WILLIAM H. SEIPPEL and SHARON A. SEIPPEL, Plaintiffs,
v.
JENKENS & GILCHRIST, P.C.; PAUL M. DAUGERDAS; SIDLEY, AUSTIN, BROWN & WOOD, LLP; R.J. RUBLE; DEUTSCHE BANK, A.G.; and DEUTSCHE BANK SECURITIES, INC., d/b/a DEUTSCHE BANK ALEX BROWN, Defendants.



The opinion of the court was delivered by: SHIRA SCHEINDLIN, District Judge

OPINION AND ORDER

I. INTRODUCTION

This case arises out of tax and consulting services offered by several professional law, financial services and accounting firms. Plaintiffs, William and Sharon Seippel, filed this suit on September 10, 2003, alleging that defendants violated the Racketeer Influenced and Corrupt Organizations Act ("RICO"), 18 U.S.C. § 1962, and are liable for damages and other relief arising from breach of fiduciary duty, inducing breach of fiduciary duty, fraud, negligent misrepresentation, breach of contract, malpractice, "unethical, excessive, illegal and unreasonable fees," and unjust enrichment.*fn1 The Seippels allege both federal question jurisdiction pursuant to 28 U.S.C. § 1331 and diversity jurisdiction pursuant to 28 U.S.C. § 1332. The Sidley Defendants and Deutsche Bank Defendants now move to dismiss.*fn2 The Sidley Defendants move in the alternative to strike the Seippels' prayer for damages to the extent it seeks recovery for back taxes, interest, and certain professional fees.

-- DATA PROVIDED --
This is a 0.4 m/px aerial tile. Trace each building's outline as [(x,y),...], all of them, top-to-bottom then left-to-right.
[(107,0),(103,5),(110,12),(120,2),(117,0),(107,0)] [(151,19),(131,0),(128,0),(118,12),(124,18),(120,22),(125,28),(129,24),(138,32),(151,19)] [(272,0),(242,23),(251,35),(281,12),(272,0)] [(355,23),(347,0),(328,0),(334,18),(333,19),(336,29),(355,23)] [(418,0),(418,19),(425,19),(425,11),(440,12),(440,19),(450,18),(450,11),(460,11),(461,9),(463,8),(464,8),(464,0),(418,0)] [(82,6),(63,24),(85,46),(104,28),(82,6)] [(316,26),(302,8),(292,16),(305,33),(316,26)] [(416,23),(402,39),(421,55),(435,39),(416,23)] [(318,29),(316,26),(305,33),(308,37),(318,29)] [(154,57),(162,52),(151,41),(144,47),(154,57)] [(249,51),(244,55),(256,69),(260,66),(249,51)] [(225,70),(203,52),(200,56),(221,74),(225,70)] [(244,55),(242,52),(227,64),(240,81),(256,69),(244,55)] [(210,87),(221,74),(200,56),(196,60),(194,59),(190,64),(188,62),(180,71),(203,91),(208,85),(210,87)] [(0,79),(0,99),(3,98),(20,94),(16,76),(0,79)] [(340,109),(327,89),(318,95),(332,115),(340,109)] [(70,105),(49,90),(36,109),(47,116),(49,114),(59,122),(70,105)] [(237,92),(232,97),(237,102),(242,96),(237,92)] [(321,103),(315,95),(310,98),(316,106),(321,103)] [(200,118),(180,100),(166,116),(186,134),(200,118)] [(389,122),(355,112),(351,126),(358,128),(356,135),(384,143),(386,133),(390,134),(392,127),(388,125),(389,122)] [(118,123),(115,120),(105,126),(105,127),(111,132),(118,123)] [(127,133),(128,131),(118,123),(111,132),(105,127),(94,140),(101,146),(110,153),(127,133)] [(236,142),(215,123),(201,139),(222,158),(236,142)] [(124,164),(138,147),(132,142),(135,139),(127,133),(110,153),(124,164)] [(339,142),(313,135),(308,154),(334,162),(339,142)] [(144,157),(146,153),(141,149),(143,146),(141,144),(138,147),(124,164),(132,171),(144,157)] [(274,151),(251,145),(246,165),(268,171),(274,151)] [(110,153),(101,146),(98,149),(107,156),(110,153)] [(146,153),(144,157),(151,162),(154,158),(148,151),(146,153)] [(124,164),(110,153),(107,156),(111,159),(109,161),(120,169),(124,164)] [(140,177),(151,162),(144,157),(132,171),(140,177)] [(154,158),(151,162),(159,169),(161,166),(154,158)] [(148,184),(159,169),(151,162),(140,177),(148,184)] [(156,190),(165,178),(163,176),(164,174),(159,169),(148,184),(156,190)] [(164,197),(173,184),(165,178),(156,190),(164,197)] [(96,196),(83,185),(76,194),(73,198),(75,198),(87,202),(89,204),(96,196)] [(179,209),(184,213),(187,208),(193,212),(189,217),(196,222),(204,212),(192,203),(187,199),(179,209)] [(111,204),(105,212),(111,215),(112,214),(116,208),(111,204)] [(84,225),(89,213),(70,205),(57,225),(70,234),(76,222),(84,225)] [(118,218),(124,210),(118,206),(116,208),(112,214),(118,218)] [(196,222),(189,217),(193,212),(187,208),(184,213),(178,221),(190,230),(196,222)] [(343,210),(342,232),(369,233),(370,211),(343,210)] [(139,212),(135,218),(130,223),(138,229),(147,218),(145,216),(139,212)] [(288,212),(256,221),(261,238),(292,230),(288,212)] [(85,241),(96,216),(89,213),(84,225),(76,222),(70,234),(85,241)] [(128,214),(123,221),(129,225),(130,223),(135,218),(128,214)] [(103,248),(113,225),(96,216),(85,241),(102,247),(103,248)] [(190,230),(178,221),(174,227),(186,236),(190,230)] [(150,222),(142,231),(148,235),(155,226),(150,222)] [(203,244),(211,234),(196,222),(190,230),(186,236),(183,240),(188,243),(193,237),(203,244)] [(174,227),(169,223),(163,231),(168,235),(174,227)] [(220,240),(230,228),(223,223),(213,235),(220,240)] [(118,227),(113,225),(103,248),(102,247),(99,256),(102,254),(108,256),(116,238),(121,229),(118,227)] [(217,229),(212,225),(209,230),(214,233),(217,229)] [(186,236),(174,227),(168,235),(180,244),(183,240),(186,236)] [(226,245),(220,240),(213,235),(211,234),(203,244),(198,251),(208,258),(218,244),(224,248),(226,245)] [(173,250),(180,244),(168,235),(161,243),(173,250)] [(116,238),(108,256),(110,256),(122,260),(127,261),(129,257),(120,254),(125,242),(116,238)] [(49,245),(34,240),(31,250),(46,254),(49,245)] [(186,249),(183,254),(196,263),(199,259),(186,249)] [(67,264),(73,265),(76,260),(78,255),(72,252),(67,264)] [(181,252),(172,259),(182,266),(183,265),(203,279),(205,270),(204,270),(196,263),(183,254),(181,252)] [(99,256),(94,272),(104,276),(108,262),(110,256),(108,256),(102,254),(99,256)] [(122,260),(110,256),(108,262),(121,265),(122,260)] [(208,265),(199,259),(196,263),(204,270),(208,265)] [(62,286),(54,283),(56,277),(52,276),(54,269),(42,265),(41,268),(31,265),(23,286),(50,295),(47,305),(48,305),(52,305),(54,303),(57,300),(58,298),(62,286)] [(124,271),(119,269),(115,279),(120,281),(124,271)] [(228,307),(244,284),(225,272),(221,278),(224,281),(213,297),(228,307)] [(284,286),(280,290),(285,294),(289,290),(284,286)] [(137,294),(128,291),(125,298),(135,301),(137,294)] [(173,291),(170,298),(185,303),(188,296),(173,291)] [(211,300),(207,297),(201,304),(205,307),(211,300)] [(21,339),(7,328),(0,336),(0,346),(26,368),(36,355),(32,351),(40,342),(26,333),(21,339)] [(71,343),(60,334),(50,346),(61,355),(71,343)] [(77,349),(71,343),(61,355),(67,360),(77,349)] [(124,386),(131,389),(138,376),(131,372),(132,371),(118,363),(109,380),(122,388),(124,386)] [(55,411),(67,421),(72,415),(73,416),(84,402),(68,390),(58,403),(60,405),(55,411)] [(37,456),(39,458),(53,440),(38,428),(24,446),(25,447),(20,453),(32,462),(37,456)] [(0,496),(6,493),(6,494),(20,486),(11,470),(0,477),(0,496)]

-- CHALLENGES --
A - Reproduce the passage of the opinion excerpt that opens with the words containing "JENKENS & GILCHRIST, P.C.;" and closes with "ALEX BROWN, Defendants.".
B - Answer these questions from the opinion excerpt:
(i) On what date did the Seippels file this suit?
(ii) Who delivered the opinion of the court?
(iii) Under which statute do the Seippels allege federal question jurisdiction?
C - List every defendant named in the caption of the opinion excerpt.
The material has no connection to the opinion excerpt.

-- SOLUTIONS TO THE EXERCISE --
A -
JENKENS & GILCHRIST, P.C.; PAUL M. DAUGERDAS; SIDLEY, AUSTIN, BROWN & WOOD, LLP; R.J. RUBLE; DEUTSCHE BANK, A.G.; and DEUTSCHE BANK SECURITIES, INC., d/b/a DEUTSCHE BANK ALEX BROWN, Defendants.

B -
(i) September 10, 2003
(ii) Shira Scheindlin, District Judge
(iii) 28 U.S.C. § 1331

C -
Jenkens & Gilchrist, P.C.
Paul M. Daugerdas
Sidley, Austin, Brown & Wood, LLP
R.J. Ruble
Deutsche Bank, A.G.
Deutsche Bank Securities, Inc., d/b/a Deutsche Bank Alex Brown